今考えてみるに、結局、彼のどういう部分に強くひかれていたのかはっきりしない。身体は軟らかかったけれど、華奢な美しさはなく、町場で売っている駄菓子のようにごわごわしていた。にもかかわらず、単なる素朴でなく、一種の洗練があった。そうした洗練は、当時、たとえば教師の口などから表立って語られたことのないものであった。そのへんだろうか。もうひとつ、圧勝する力に乏しいが、いかにも人間として当然と思えるガッツがあった。(119-20頁)
他者に対する捉えがたい関心のありかをこのように見事に文章で表現する、そんな色川さんの文章力と、そこから伝わる人間観察力、描かれた「池田くん」の人となりに鳥肌が立つのである。

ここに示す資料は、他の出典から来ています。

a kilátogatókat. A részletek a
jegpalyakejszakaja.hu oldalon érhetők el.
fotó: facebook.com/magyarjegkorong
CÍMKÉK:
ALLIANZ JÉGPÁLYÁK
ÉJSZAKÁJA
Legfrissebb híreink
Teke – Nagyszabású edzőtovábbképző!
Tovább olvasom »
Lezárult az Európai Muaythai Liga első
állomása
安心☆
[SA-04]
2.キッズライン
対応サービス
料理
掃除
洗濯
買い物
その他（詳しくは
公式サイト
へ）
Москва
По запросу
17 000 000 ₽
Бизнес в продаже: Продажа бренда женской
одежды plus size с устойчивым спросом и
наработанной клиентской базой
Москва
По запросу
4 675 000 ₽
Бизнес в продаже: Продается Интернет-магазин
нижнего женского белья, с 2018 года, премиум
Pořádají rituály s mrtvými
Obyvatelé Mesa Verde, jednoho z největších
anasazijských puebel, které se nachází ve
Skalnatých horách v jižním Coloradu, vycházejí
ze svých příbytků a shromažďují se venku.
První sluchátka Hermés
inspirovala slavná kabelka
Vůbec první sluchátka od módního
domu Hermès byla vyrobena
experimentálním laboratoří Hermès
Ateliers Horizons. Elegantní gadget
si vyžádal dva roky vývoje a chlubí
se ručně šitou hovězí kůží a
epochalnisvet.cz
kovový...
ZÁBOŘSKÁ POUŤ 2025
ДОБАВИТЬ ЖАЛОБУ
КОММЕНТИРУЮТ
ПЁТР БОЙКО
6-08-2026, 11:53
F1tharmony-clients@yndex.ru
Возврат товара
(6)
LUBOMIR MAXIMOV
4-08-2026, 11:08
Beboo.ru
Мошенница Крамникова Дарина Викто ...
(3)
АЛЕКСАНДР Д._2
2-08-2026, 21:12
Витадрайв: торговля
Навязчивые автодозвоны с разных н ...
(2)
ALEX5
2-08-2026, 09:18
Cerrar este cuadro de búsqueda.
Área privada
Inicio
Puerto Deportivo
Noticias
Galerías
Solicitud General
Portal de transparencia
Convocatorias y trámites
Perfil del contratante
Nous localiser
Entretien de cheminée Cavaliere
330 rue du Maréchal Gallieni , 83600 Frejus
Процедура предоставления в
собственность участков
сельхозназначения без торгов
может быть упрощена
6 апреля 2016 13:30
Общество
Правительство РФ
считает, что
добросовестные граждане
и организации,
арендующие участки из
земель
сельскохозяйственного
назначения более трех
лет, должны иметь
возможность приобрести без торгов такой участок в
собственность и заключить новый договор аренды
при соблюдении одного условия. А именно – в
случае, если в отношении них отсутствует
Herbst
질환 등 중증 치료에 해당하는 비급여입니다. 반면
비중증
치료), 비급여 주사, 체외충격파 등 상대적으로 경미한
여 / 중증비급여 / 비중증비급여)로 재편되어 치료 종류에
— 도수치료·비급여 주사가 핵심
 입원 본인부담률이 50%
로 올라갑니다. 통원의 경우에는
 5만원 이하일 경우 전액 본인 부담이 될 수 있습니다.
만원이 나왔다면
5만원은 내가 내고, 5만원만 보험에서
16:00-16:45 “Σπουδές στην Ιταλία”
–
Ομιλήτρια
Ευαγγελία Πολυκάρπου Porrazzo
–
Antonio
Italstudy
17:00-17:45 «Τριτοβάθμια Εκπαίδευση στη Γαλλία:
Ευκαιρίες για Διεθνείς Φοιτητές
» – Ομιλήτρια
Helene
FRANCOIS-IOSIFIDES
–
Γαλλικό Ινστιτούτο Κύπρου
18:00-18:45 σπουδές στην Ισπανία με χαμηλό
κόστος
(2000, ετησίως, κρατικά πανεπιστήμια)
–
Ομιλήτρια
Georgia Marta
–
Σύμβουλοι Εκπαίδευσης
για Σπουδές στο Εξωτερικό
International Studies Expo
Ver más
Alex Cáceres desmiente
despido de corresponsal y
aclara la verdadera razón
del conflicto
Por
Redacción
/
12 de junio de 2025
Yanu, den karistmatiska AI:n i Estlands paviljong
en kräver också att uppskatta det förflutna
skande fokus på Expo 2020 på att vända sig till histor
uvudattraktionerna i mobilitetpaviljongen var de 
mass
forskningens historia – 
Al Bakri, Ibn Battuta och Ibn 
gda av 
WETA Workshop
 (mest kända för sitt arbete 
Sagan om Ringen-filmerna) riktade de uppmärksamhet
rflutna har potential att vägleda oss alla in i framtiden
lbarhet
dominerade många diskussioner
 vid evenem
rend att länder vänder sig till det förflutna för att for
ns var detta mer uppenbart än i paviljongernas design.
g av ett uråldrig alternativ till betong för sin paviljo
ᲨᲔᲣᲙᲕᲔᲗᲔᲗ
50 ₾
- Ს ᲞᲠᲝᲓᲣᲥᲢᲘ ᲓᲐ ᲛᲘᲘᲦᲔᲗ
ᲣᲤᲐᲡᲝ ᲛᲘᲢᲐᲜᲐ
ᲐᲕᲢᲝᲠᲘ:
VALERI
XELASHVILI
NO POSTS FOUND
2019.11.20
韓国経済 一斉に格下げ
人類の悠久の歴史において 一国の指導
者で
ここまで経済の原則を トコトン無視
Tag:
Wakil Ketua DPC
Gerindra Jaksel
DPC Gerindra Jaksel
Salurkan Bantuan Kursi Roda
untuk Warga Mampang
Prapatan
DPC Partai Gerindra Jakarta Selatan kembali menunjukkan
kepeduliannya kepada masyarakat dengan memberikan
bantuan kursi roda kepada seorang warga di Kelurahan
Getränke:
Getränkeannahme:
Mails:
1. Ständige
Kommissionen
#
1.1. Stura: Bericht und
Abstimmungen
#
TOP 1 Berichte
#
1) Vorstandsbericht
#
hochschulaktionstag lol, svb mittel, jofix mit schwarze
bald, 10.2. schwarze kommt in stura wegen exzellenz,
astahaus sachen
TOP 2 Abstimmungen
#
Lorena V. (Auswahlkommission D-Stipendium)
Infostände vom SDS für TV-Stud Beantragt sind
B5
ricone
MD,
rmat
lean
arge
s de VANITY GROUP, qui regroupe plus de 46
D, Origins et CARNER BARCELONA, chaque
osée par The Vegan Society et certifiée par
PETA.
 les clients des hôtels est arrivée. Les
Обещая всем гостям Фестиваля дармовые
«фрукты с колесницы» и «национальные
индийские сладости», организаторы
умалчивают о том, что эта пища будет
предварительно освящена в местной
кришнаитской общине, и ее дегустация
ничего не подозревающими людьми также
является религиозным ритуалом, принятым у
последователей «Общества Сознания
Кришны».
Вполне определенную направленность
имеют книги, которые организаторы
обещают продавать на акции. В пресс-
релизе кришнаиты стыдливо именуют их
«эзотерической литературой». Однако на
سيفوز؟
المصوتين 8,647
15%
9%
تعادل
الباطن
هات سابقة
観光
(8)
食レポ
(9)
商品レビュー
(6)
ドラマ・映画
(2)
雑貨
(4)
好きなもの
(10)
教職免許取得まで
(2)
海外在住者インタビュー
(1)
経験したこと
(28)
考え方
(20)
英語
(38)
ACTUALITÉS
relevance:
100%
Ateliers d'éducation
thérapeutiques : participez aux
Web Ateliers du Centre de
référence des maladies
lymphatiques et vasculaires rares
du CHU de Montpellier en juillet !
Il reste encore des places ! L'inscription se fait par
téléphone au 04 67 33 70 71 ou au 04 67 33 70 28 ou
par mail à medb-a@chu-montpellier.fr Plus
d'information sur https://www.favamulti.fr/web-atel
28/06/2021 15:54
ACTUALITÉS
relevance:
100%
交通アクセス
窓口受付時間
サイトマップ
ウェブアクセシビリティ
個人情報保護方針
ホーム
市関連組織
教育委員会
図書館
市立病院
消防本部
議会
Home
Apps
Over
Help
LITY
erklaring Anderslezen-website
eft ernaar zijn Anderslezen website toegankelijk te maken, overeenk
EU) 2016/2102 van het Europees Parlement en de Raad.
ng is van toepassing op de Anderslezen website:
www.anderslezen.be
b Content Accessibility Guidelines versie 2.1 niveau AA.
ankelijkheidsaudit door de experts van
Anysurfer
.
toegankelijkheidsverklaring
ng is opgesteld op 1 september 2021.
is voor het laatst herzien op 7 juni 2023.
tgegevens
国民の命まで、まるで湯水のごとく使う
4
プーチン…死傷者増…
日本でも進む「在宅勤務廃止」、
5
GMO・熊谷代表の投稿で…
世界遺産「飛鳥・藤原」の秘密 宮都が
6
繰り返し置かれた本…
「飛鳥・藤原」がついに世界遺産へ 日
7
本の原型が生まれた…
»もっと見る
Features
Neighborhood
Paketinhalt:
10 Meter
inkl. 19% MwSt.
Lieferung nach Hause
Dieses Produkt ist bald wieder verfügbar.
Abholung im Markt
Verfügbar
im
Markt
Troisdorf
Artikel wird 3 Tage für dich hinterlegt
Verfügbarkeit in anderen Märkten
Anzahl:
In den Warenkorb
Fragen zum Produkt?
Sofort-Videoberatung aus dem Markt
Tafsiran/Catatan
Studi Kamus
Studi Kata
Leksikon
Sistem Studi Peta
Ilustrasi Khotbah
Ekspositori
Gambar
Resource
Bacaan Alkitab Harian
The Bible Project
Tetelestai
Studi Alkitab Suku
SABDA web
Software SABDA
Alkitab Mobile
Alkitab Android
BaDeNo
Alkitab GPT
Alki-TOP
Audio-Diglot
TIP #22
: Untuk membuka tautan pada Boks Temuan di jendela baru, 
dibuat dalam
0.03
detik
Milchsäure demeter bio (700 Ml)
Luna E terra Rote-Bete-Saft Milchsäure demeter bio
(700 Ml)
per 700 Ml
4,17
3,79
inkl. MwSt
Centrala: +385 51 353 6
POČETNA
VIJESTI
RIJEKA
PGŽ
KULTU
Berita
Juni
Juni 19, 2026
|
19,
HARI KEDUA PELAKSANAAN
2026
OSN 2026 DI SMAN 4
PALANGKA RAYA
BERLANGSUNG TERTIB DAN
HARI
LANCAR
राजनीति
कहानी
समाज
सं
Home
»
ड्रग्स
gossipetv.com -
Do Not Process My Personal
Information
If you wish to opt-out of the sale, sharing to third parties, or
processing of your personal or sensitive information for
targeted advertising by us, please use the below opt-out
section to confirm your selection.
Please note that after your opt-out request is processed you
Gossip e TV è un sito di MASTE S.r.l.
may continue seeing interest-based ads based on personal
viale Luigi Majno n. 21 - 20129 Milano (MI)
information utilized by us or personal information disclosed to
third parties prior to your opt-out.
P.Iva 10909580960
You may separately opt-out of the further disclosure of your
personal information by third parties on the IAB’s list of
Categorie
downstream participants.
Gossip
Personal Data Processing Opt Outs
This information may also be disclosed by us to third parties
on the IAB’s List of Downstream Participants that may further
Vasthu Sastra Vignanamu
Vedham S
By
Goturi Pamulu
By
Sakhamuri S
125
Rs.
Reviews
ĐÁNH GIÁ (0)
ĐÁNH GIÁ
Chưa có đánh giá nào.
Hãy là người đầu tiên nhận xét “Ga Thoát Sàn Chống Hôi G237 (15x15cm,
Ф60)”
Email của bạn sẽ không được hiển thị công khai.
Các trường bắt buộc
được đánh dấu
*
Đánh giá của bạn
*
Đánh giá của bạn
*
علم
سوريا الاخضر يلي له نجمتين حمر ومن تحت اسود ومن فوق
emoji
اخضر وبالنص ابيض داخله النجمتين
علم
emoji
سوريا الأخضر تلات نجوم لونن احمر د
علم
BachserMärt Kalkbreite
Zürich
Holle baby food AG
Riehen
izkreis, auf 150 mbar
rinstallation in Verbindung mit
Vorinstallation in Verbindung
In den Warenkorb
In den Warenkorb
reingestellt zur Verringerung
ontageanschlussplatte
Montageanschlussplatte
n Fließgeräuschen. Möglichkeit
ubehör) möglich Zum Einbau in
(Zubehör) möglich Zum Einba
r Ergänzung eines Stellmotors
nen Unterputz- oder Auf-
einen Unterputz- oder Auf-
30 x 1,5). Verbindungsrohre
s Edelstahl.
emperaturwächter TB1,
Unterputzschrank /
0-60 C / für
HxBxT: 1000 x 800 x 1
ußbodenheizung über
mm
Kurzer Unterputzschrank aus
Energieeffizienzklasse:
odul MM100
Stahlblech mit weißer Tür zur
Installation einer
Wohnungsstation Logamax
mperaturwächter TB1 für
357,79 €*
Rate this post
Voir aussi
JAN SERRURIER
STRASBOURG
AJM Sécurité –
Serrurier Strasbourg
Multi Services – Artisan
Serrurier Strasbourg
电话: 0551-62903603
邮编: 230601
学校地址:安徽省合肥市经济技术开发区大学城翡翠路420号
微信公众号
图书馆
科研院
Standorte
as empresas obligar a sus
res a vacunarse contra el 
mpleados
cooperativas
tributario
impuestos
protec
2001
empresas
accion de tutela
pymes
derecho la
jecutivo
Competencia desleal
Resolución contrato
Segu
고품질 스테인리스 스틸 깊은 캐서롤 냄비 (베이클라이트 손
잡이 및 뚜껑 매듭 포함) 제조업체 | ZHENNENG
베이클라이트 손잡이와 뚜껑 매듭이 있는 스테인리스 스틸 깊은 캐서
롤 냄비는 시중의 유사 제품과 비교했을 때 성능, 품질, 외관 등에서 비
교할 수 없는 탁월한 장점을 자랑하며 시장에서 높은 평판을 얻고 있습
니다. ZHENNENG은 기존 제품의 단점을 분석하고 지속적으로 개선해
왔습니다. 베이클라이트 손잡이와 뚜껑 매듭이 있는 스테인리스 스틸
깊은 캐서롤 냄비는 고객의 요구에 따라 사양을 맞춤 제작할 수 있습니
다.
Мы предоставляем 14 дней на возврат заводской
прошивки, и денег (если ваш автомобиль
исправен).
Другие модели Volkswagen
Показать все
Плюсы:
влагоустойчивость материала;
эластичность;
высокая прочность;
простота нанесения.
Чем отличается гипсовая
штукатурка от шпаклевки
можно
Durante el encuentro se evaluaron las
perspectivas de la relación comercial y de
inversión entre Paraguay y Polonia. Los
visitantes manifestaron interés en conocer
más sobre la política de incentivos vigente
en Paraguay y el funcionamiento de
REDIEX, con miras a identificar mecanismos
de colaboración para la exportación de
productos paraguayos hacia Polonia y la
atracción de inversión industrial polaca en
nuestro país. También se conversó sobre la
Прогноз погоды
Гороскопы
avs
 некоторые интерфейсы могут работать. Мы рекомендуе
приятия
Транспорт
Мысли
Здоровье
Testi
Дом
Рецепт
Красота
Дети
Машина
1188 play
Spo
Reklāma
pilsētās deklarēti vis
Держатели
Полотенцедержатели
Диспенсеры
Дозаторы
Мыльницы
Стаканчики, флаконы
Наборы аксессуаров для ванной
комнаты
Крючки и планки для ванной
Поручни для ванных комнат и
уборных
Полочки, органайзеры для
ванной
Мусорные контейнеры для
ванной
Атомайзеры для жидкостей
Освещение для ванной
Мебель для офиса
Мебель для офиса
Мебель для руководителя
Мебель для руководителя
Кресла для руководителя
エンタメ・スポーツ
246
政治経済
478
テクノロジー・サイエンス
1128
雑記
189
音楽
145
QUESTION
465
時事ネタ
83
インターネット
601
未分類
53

けれども、ラジオの子供の声が耳に入っている途中で、いきなり涙がどっと湧いてくることがある。しゃべっている言葉の内容とは関係ない。いかにも健やかそうな、伸びやかな子供の声というものに弱い。私の父親が六十の坂を越えてからやはりそうであった。
 それから、誰かと誰かが、少しでも理解しあったというような場合、涙が出てくる。ことの大小とは関係がない。それは、堪えるというような余裕がなくて、気がついたときは滂沱と流れている。(「泥」、140頁)
こんな文章を読んで、山口瞳さんの文章の雰囲気と似ているなあと思い、鳥肌が立ってくる。
私は自分の在りようというものに対して、攻めていくことをしない男である。それは劣等感として、いつも深く胸の中にある。にもかかわらず、自分が他の筋道らしきものに乗りかかったりすると非常な抵抗を覚える。結局のところ、自分の地所に満ち足りておらずとも、他のどんな所に移りたいとも思わない。(「鍵」、255頁)
こんな一節を目にして、自分との共通点を見つけたような気がして嬉しくなり、鳥肌が立ってくる。色川さんとの共通点などというと、人生の厚みがまったく違うからおこがましいにもほどがあるのだが、やはり「この人についてゆこう」という気にさせられるのである。
『怪しい来客簿』は幻想的短篇が多いという印象で、当初はその点に惹かれて買い求め、読んだ気がする。本書でも「赤い灯」や「幻について」「鍵」など、そんな種類に分類してもいいたぐいの短篇があるが、そこに漂う幻想味はあくまで現実的体験と地続きのものであり、色川さんはそこを売りに書いているわけではないことがわかる。やはりあらためて『怪しい来客簿』を読み返そうという気持ちが高まってきた。